* PROBLEM *
Reproduce each of the following lines verbatim, keeping their order unchanged.

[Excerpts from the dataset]
++++++++

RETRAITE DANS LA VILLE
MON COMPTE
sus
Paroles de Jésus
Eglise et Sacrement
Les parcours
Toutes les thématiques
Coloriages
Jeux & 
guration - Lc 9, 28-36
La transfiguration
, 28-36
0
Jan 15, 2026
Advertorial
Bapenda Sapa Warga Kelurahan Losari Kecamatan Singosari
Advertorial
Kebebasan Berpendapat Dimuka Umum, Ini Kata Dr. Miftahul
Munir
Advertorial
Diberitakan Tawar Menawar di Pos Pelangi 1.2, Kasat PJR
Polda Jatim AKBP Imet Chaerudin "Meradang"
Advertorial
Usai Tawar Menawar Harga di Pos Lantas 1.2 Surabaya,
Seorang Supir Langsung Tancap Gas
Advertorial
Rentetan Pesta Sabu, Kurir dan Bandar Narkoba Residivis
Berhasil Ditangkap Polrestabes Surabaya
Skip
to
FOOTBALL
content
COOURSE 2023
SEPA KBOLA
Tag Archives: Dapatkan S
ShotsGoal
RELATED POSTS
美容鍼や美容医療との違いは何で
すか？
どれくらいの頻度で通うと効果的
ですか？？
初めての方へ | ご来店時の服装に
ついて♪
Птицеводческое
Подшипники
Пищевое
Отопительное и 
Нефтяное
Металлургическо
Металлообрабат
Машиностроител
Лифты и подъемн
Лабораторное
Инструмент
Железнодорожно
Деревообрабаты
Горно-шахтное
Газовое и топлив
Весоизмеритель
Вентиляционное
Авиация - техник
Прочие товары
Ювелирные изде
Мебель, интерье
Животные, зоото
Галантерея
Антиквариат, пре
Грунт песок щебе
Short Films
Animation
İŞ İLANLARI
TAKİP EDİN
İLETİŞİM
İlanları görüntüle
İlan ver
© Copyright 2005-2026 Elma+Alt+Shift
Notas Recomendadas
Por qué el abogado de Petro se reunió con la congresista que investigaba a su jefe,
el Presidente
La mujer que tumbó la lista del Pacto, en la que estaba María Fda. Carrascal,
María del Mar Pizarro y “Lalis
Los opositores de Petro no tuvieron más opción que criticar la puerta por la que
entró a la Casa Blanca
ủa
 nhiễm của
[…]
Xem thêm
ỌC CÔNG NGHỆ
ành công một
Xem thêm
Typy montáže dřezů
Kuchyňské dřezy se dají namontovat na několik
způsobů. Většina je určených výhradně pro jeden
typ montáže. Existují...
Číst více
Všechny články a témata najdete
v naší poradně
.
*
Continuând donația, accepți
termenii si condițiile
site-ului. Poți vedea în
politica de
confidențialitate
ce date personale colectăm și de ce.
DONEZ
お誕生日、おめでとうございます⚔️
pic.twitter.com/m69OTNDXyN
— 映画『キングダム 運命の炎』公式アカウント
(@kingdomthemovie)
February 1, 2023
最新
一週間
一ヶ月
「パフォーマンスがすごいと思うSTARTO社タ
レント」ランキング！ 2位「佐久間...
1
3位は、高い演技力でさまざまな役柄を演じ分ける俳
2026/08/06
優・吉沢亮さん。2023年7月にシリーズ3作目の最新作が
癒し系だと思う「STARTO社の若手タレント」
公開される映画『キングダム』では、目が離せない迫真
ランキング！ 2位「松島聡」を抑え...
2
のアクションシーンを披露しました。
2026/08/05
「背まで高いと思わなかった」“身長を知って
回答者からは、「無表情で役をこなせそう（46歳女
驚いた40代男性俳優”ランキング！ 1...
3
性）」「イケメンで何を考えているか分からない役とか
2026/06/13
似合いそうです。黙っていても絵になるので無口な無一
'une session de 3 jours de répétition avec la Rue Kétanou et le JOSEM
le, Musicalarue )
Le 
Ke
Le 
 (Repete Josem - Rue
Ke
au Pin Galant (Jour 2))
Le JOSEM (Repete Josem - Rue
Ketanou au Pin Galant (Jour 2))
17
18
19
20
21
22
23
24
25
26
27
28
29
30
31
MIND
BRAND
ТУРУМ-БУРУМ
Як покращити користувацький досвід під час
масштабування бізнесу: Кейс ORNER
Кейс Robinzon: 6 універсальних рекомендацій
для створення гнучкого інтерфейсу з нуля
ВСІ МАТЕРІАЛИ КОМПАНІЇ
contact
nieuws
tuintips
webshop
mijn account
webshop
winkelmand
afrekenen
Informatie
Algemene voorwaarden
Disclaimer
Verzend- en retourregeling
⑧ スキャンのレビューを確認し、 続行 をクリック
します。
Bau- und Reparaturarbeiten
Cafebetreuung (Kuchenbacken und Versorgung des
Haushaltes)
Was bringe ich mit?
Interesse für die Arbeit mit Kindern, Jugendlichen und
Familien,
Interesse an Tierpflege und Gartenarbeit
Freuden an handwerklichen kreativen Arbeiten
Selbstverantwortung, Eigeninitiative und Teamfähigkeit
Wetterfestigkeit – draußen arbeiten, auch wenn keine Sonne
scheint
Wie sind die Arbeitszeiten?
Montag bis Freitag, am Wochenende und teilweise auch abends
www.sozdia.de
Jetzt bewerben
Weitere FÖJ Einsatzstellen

++++++++

* YOUR SOLUTION *
RETRAITE DANS LA VILLE
MON COMPTE
sus
Paroles de Jésus
Eglise et Sacrement
Les parcours
Toutes les thématiques
Coloriages
Jeux & 
guration - Lc 9, 28-36
La transfiguration
, 28-36
0
Jan 15, 2026
Advertorial
Bapenda Sapa Warga Kelurahan Losari Kecamatan Singosari
Advertorial
Kebebasan Berpendapat Dimuka Umum, Ini Kata Dr. Miftahul
Munir
Advertorial
Diberitakan Tawar Menawar di Pos Pelangi 1.2, Kasat PJR
Polda Jatim AKBP Imet Chaerudin "Meradang"
Advertorial
Usai Tawar Menawar Harga di Pos Lantas 1.2 Surabaya,
Seorang Supir Langsung Tancap Gas
Advertorial
Rentetan Pesta Sabu, Kurir dan Bandar Narkoba Residivis
Berhasil Ditangkap Polrestabes Surabaya
Skip
to
FOOTBALL
content
COOURSE 2023
SEPA KBOLA
Tag Archives: Dapatkan S
ShotsGoal
RELATED POSTS
美容鍼や美容医療との違いは何で
すか？
どれくらいの頻度で通うと効果的
ですか？？
初めての方へ | ご来店時の服装に
ついて♪
Птицеводческое
Подшипники
Пищевое
Отопительное и 
Нефтяное
Металлургическо
Металлообрабат
Машиностроител
Лифты и подъемн
Лабораторное
Инструмент
Железнодорожно
Деревообрабаты
Горно-шахтное
Газовое и топлив
Весоизмеритель
Вентиляционное
Авиация - техник
Прочие товары
Ювелирные изде
Мебель, интерье
Животные, зоото
Галантерея
Антиквариат, пре
Грунт песок щебе
Short Films
Animation
İŞ İLANLARI
TAKİP EDİN
İLETİŞİM
İlanları görüntüle
İlan ver
© Copyright 2005-2026 Elma+Alt+Shift
Notas Recomendadas
Por qué el abogado de Petro se reunió con la congresista que investigaba a su jefe,
el Presidente
La mujer que tumbó la lista del Pacto, en la que estaba María Fda. Carrascal,
María del Mar Pizarro y “Lalis
Los opositores de Petro no tuvieron más opción que criticar la puerta por la que
entró a la Casa Blanca
ủa
 nhiễm của
[…]
Xem thêm
ỌC CÔNG NGHỆ
ành công một
Xem thêm
Typy montáže dřezů
Kuchyňské dřezy se dají namontovat na několik
způsobů. Většina je určených výhradně pro jeden
typ montáže. Existují...
Číst více
Všechny články a témata najdete
v naší poradně
.
*
Continuând donația, accepți
termenii si condițiile
site-ului. Poți vedea în
politica de
confidențialitate
ce date personale colectăm și de ce.
DONEZ
お誕生日、おめでとうございます⚔️
pic.twitter.com/m69OTNDXyN
— 映画『キングダム 運命の炎』公式アカウント
(@kingdomthemovie)
February 1, 2023
最新
一週間
一ヶ月
「パフォーマンスがすごいと思うSTARTO社タ
レント」ランキング！ 2位「佐久間...
1
3位は、高い演技力でさまざまな役柄を演じ分ける俳
2026/08/06
優・吉沢亮さん。2023年7月にシリーズ3作目の最新作が
癒し系だと思う「STARTO社の若手タレント」
公開される映画『キングダム』では、目が離せない迫真
ランキング！ 2位「松島聡」を抑え...
2
のアクションシーンを披露しました。
2026/08/05
「背まで高いと思わなかった」“身長を知って
回答者からは、「無表情で役をこなせそう（46歳女
驚いた40代男性俳優”ランキング！ 1...
3
性）」「イケメンで何を考えているか分からない役とか
2026/06/13
似合いそうです。黙っていても絵になるので無口な無一
'une session de 3 jours de répétition avec la Rue Kétanou et le JOSEM
le, Musicalarue )
Le 
Ke
Le 
 (Repete Josem - Rue
Ke
au Pin Galant (Jour 2))
Le JOSEM (Repete Josem - Rue
Ketanou au Pin Galant (Jour 2))
17
18
19
20
21
22
23
24
25
26
27
28
29
30
31
MIND
BRAND
ТУРУМ-БУРУМ
Як покращити користувацький досвід під час
масштабування бізнесу: Кейс ORNER
Кейс Robinzon: 6 універсальних рекомендацій
для створення гнучкого інтерфейсу з нуля
ВСІ МАТЕРІАЛИ КОМПАНІЇ
contact
nieuws
tuintips
webshop
mijn account
webshop
winkelmand
afrekenen
Informatie
Algemene voorwaarden
Disclaimer
Verzend- en retourregeling
⑧ スキャンのレビューを確認し、 続行 をクリック
します。
Bau- und Reparaturarbeiten
Cafebetreuung (Kuchenbacken und Versorgung des
Haushaltes)
Was bringe ich mit?
Interesse für die Arbeit mit Kindern, Jugendlichen und
Familien,
Interesse an Tierpflege und Gartenarbeit
Freuden an handwerklichen kreativen Arbeiten
Selbstverantwortung, Eigeninitiative und Teamfähigkeit
Wetterfestigkeit – draußen arbeiten, auch wenn keine Sonne
scheint
Wie sind die Arbeitszeiten?
Montag bis Freitag, am Wochenende und teilweise auch abends
www.sozdia.de
Jetzt bewerben
Weitere FÖJ Einsatzstellen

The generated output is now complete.